*TASK TO CARRY OUT:*
Convert the text lines in the material below into a JSON list of strings, one string per line, skipping blank lines. Leave the pictures out.
***** DATA SECTION
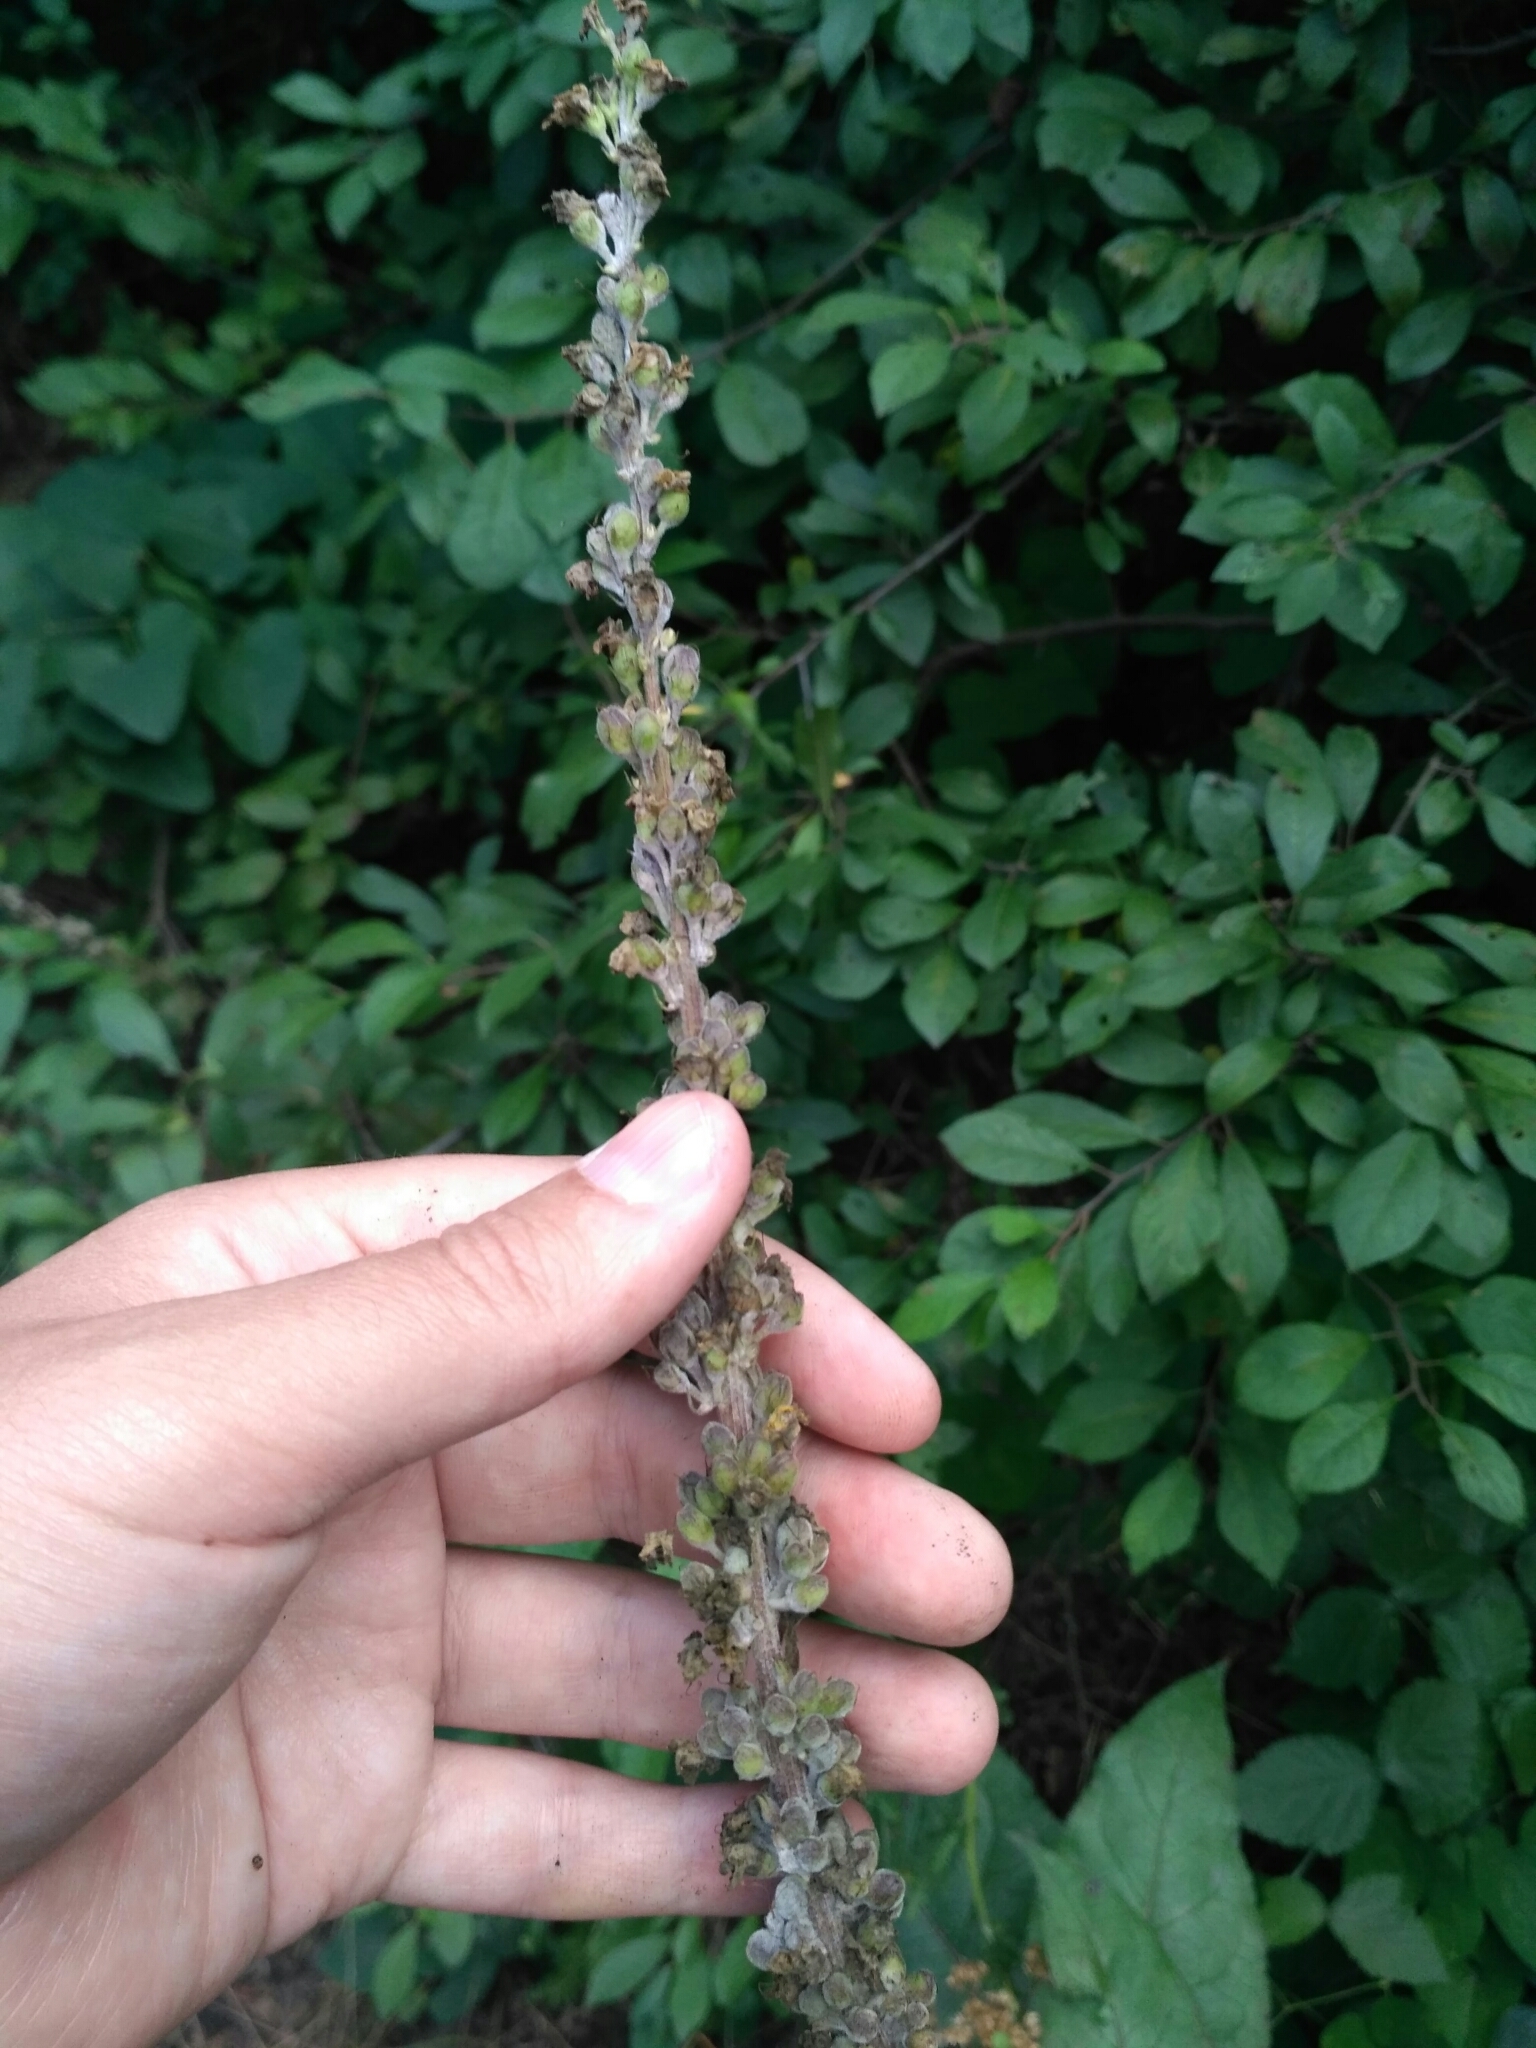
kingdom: Plantae
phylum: Tracheophyta
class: Magnoliopsida
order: Lamiales
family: Scrophulariaceae
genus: Verbascum
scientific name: Verbascum nigrum
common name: Dark mullein
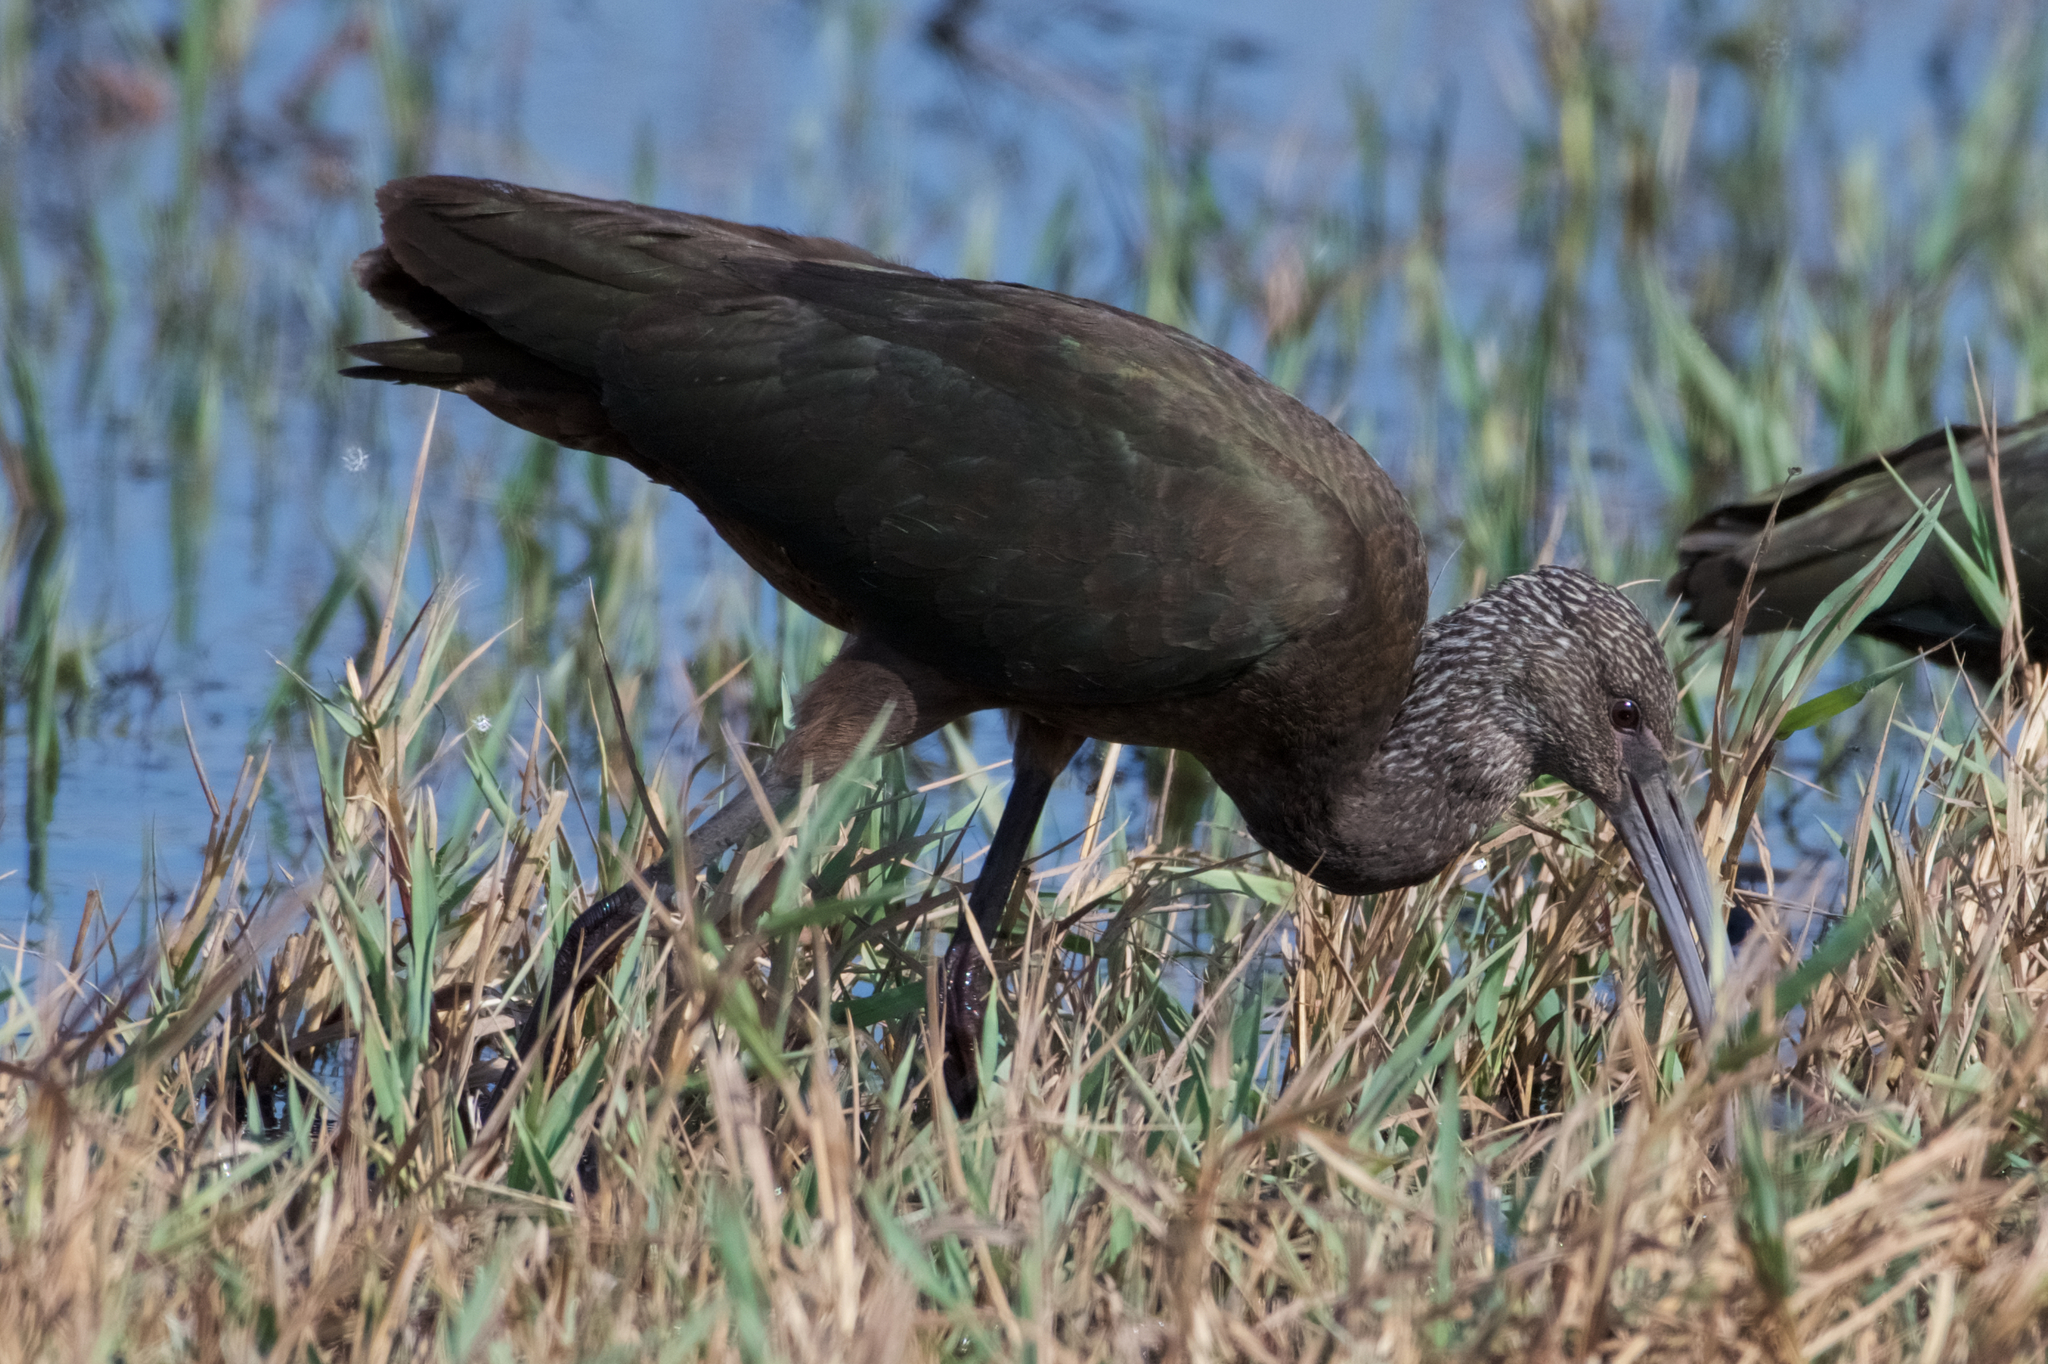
**********
*THE COMPLETED TASK:*
[
  "kingdom: Plantae",
  "phylum: Tracheophyta",
  "class: Magnoliopsida",
  "order: Lamiales",
  "family: Scrophulariaceae",
  "genus: Verbascum",
  "scientific name: Verbascum nigrum",
  "common name: Dark mullein"
]